While the focus is obviously on connectivity, Verizon also does something slightly unusual for the carrier IoT market by selling a one-size-fits-most sensor of its own creation, called the Critical Asset Sensor. This is a small sensor module that contains acceleration, temperature, pressure, light, humidity and shock sensors, along with GPS and network connectivity, so that it can fit a huge variety of IoT use cases. The idea is that they can be bought in bulk for an IoT implementation direct from Verizon, obviating the need to deal with a separate sensor vendor.
Sprint’s IoT offerings are partially provided under the umbrella of the company’s IoT Factory store, and the emphasis has been on various types of sensor-based service, including restaurant and food-service storage temperatures, smart building solutions for offices and other commercial property, as well as fleet management for terrestrial and marine vehicles.

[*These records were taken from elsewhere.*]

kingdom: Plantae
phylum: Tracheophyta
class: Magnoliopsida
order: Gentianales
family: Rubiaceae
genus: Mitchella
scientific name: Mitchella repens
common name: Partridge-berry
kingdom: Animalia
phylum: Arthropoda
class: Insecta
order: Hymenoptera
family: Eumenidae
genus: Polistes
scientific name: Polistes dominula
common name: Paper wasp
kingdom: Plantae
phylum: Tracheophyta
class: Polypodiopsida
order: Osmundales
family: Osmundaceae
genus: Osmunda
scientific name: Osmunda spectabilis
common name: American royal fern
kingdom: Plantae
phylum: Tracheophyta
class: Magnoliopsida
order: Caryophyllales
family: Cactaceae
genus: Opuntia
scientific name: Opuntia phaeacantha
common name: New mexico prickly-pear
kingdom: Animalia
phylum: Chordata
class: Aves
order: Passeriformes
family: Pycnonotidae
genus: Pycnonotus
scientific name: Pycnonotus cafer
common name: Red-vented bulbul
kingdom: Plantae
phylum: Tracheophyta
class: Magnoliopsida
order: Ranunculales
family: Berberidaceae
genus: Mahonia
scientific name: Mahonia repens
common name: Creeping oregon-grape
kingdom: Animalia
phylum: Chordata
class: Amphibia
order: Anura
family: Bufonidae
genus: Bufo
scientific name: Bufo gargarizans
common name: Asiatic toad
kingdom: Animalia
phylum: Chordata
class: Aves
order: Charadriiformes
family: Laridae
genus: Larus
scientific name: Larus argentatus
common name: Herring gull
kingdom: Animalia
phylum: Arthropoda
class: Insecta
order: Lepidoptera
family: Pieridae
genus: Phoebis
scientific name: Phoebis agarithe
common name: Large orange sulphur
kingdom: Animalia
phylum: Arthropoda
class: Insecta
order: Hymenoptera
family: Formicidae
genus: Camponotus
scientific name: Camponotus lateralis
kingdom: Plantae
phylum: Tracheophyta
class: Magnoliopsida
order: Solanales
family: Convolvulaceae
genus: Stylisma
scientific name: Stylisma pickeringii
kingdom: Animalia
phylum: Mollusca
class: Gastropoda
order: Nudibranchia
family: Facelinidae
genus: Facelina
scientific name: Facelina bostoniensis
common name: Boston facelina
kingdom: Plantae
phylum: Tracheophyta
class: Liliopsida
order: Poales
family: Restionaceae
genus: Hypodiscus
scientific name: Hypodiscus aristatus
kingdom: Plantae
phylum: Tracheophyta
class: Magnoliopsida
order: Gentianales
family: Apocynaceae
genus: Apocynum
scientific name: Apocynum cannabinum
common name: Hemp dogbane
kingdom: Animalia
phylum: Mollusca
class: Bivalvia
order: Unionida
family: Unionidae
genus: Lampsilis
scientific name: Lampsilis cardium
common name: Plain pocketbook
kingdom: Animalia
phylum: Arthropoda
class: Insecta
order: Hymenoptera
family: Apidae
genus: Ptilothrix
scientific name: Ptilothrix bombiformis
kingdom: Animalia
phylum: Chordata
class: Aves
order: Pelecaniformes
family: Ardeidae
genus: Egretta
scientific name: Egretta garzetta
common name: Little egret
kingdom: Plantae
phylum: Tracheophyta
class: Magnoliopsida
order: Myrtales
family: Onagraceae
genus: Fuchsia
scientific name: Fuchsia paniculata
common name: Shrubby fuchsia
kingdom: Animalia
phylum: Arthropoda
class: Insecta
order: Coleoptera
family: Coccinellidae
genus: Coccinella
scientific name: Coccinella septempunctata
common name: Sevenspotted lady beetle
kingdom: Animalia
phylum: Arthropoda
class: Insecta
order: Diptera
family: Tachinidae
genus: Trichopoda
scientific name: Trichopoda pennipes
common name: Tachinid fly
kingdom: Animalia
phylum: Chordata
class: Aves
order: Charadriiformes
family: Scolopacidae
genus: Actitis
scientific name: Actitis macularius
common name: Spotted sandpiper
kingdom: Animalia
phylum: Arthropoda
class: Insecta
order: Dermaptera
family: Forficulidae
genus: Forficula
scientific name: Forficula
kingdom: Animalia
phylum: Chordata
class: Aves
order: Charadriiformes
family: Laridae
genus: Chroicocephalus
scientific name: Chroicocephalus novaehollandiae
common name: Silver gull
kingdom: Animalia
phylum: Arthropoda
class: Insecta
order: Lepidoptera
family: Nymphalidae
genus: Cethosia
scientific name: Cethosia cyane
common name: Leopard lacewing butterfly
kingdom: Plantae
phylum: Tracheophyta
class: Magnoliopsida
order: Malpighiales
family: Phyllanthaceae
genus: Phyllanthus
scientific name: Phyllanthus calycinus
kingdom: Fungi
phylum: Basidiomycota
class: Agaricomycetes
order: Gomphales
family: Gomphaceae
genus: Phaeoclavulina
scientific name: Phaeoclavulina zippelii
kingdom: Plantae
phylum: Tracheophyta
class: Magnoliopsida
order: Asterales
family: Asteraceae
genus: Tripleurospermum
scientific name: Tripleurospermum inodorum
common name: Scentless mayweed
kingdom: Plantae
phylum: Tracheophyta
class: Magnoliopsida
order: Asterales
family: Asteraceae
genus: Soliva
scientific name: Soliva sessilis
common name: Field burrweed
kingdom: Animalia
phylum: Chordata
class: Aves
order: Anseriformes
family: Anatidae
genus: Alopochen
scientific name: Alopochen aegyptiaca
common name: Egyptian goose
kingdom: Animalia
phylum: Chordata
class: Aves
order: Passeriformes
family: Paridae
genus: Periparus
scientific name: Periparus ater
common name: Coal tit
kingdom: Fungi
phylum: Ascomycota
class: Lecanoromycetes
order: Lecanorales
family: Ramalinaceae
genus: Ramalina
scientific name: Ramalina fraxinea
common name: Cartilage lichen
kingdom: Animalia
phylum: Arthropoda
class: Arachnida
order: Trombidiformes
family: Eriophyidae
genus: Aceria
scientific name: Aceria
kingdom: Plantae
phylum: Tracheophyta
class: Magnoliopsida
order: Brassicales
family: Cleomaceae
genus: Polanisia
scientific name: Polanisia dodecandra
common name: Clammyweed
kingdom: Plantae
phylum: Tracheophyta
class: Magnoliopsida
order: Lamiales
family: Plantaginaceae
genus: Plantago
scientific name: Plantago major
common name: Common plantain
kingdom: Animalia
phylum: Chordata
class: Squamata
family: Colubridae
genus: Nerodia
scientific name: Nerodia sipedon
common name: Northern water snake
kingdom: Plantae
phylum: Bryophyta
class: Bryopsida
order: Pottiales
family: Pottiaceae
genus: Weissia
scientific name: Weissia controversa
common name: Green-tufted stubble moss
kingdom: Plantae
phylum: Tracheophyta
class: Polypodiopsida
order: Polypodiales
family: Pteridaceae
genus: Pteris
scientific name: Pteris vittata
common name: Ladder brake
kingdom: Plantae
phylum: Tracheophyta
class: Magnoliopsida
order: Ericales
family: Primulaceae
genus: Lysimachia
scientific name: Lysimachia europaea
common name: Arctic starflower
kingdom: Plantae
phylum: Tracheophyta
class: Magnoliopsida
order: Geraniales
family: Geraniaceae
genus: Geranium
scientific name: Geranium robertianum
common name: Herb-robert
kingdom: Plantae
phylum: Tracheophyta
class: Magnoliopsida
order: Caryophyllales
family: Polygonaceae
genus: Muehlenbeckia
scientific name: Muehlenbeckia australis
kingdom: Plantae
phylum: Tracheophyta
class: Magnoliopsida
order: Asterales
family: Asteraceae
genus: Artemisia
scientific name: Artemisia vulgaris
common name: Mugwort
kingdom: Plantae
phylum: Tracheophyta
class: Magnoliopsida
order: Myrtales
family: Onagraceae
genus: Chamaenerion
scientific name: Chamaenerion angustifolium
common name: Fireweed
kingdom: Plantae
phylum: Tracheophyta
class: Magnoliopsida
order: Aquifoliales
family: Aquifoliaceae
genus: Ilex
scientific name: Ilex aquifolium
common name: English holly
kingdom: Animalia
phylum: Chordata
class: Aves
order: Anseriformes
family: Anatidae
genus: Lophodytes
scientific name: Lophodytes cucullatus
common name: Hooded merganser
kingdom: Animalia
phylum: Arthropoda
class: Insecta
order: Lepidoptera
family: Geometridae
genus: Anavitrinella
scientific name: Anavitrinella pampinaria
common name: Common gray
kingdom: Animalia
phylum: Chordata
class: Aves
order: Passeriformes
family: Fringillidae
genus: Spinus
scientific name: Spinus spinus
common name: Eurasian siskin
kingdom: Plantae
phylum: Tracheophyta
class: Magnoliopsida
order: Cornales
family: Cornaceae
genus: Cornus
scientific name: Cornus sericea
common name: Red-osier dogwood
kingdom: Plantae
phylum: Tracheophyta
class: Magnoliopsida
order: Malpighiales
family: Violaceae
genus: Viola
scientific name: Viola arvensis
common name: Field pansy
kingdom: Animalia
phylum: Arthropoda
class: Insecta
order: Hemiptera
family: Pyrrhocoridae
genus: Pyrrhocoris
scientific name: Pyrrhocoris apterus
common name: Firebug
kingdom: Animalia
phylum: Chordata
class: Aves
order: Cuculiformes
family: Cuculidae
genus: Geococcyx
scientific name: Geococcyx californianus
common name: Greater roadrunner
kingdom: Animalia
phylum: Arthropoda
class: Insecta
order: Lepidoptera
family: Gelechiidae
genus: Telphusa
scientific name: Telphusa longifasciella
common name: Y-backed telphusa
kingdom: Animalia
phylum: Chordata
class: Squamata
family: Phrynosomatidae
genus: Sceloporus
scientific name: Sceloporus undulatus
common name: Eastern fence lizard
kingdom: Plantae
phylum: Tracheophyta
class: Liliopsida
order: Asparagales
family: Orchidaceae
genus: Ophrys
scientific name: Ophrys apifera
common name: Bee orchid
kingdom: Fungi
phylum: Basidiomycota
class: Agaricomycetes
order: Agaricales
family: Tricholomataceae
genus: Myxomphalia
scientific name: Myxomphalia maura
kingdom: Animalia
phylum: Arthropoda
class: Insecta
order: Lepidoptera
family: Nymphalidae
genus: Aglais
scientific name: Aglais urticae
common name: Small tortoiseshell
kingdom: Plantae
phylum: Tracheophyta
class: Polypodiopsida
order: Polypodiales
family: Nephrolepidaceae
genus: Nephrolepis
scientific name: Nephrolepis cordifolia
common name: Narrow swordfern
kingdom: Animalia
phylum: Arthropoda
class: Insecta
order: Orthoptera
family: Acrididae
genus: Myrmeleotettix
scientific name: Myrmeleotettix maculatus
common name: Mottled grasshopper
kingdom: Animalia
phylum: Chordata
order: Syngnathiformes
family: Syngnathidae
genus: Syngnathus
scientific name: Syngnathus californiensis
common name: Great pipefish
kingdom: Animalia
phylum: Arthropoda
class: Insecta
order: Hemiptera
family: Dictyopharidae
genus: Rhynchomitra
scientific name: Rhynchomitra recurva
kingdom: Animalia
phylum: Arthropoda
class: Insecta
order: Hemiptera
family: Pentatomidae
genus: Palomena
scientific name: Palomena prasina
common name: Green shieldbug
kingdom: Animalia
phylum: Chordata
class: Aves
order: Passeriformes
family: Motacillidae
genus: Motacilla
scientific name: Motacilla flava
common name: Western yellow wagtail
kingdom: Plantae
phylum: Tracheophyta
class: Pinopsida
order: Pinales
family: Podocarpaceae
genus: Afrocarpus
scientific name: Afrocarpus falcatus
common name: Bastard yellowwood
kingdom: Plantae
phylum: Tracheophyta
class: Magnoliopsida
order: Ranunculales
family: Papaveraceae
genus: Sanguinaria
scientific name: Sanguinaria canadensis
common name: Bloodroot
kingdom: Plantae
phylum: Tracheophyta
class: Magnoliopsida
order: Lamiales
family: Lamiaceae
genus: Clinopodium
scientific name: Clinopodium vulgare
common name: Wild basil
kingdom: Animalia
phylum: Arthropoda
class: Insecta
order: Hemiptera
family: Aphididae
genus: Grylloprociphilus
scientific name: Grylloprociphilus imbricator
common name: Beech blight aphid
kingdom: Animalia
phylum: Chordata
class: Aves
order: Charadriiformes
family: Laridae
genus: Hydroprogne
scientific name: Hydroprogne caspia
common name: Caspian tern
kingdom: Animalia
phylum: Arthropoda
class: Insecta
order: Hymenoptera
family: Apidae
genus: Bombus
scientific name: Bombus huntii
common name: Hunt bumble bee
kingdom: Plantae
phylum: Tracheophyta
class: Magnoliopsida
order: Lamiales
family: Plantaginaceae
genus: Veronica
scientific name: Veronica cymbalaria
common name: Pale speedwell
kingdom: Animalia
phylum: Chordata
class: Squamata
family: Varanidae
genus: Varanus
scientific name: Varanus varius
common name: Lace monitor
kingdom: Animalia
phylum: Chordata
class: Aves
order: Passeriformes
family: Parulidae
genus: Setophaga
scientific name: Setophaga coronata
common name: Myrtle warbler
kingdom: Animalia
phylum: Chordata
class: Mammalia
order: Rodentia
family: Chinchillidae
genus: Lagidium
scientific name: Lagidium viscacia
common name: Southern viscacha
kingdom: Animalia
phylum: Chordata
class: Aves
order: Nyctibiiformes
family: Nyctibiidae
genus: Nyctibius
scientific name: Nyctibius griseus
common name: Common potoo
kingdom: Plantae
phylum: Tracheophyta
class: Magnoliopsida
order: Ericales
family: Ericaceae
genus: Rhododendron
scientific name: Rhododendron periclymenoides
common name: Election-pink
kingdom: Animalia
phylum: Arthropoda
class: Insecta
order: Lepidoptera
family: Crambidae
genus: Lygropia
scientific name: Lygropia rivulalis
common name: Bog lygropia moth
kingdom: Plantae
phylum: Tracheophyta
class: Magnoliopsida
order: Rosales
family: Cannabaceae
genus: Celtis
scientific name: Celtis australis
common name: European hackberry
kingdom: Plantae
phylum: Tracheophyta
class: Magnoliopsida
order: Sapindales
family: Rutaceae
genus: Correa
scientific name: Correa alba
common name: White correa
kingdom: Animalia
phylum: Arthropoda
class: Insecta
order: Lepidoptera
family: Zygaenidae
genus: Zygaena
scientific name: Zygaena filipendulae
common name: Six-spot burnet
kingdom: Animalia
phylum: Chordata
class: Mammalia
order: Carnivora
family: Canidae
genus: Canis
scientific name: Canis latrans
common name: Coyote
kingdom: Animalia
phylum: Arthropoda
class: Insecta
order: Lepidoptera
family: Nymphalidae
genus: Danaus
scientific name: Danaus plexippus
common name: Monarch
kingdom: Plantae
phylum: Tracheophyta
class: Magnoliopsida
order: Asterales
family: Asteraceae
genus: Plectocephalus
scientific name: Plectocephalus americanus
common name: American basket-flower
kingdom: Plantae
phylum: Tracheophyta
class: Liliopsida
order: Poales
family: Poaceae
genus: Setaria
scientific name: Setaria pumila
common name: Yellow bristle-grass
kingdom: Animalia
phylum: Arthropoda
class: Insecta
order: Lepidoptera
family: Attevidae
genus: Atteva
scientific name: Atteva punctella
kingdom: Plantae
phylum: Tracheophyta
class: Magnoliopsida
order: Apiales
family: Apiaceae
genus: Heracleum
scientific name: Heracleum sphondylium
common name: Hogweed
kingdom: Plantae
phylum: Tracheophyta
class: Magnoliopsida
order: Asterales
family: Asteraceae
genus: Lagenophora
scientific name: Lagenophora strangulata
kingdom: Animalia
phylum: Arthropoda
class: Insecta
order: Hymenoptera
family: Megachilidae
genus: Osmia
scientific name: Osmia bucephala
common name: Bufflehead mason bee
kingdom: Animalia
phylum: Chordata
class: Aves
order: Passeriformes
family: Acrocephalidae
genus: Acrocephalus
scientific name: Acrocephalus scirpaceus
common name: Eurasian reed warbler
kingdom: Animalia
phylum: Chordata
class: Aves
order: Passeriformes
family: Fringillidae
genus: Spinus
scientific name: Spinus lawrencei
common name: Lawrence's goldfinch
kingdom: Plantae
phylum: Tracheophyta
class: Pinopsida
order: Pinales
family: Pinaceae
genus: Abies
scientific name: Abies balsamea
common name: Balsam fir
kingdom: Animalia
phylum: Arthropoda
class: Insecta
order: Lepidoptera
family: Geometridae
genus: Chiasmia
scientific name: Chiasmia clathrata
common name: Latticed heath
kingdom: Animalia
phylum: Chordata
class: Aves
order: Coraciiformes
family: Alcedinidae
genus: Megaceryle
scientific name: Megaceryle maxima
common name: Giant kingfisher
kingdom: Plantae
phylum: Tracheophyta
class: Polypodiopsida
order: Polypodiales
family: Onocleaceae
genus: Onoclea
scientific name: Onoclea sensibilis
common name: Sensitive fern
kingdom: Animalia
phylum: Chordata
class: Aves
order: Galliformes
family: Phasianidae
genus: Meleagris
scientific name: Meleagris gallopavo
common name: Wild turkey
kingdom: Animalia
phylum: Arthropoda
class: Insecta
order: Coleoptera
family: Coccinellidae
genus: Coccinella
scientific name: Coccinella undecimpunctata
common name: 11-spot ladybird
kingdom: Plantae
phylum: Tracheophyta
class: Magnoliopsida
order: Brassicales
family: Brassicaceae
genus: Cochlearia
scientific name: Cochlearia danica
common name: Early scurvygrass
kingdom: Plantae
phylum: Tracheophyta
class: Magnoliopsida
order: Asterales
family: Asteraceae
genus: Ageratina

Most of these are offered through Sprint via partnerships with vertical specialists in those areas, like Apptricity, CU Trak, M2M in Motion and Rently, among many others.
The company also has a dedicated IoT platform offering called Curiosity IoT, which leans on Arm’s platform security and connectivity management for basic functionality, but it promises most of the same functionality as the other Big Four vendors’ platforms. It provides a single pane of glass that integrates management and monitoring for every sensor on the network and shapes data into a standardized format for analysis on the back end.